May 12, 2021
NBAA is opposing three bills under consideration by the Massachusetts legislature that would negatively impact general aviation in the commonwealth.
House and Senate legislation has been introduced to repeal the sales tax exemption on aircraft, which would subject aircraft sales to the state’s 6.25% sales tax. The other bill would impose a $1,000 landing fee on virtually all general aviation operations.
Scott O’Brien, NBAA’s senior director, government affairs, said the sales tax exemption repeal has been proposed in the past, and NBAA and other stakeholders have successfully pushed back against it each time. He noted that surrounding states also exempt aircraft sales from the sales tax, meaning Massachusetts would be at a competitive disadvantage if the exemption were repealed.
“Airport managers, fixed-based operators and other industry stakeholders have seen firsthand that the aircraft sales tax exemption brings business and jobs to the Commonwealth,” O’Brien said.
He pointed to a 2019 Massachusetts Statewide Airport Economic Impact Study, which found that aviation activity in the state was responsible for nearly 200,000 jobs and a total economic impact of $24.7 billion, demonstrated that the exemption is critical to a strong general aviation industry.
Unlike the tax exemption repeal, the legislation that would charge a $1,000 landing fee on general aviation is new. Its stated purpose is to “mitigate the climate impact of private and corporate air travel.”
O’Brien noted that the aviation industry has taken a host of sustainability actions, such as setting aggressive climate change goals – including a 50% net reduction in CO2 emissions by 2050, compared to 2005 levels; making significant investments in sustainable aviation fuel, which has the potential to reduce lifecycle greenhouse gas emissions by up to 80% compared to conventional jet fuel; and developing electric and hybrid propulsion systems for aircraft.
“General aviation is taking aggressive action to meet sustainability goals and reduce emissions, and this legislation would have a devastating effect on the industry, result in job losses, and not move the needle on sustainability,” O’Brien said. “While this proposal hasn’t attracted broad interest from other legislators, NBAA is actively working to make our opposition known.”

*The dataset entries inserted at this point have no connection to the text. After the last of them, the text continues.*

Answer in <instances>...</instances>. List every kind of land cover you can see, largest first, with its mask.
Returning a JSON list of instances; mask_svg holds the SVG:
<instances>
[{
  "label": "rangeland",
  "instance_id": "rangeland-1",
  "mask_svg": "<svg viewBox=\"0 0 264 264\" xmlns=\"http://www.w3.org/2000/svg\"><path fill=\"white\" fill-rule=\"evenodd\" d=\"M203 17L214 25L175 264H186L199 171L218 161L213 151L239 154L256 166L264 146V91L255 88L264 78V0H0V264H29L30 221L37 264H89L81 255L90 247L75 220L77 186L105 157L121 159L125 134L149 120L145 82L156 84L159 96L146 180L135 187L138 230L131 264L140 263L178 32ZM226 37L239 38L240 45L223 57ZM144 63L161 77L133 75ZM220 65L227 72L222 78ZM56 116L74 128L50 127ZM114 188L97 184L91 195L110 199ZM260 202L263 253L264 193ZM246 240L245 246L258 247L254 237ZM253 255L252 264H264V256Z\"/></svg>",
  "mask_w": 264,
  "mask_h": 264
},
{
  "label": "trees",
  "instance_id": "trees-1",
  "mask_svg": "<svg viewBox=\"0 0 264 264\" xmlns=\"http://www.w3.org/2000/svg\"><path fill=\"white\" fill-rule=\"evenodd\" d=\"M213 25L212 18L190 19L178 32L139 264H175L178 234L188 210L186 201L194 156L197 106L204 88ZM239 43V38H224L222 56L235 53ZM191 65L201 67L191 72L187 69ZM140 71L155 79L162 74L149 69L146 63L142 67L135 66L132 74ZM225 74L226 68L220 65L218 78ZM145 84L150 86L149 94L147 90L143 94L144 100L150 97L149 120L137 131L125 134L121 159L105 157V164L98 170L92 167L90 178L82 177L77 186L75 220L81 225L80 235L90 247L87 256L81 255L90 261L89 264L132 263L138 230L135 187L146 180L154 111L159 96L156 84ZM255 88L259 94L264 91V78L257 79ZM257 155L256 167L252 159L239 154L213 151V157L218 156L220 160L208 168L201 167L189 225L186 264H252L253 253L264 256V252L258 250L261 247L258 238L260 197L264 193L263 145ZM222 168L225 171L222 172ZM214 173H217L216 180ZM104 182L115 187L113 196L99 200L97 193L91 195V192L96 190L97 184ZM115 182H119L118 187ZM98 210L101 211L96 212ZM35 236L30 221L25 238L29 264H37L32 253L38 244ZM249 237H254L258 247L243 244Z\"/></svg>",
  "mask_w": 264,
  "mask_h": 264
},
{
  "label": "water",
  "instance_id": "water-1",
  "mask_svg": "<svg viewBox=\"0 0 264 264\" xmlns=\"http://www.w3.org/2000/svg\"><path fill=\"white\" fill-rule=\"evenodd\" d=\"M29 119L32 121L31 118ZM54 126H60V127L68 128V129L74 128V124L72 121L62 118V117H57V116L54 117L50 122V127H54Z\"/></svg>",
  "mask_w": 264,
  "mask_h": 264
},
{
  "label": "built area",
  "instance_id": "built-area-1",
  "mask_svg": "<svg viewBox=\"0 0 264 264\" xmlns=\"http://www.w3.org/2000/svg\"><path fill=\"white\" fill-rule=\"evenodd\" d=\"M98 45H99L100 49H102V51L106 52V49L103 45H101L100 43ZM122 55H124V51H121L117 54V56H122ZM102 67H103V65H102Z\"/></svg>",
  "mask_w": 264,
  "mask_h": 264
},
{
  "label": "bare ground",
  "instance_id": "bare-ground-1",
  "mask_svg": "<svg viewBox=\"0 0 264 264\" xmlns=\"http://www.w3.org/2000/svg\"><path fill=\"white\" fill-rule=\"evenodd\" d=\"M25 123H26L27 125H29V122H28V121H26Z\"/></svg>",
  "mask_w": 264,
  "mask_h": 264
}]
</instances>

“NBAA is working with many of the local groups in the state – such as the Massachusetts Airport Managers Association and the Aircraft Owners and Pilots Association – to have a coordinated industry response to these bills,” added Brittany Davies, NBAA’s Northeast regional representative. “We will keep our members informed of the latest developments and a possible call to action based on additional conversations with state legislators.”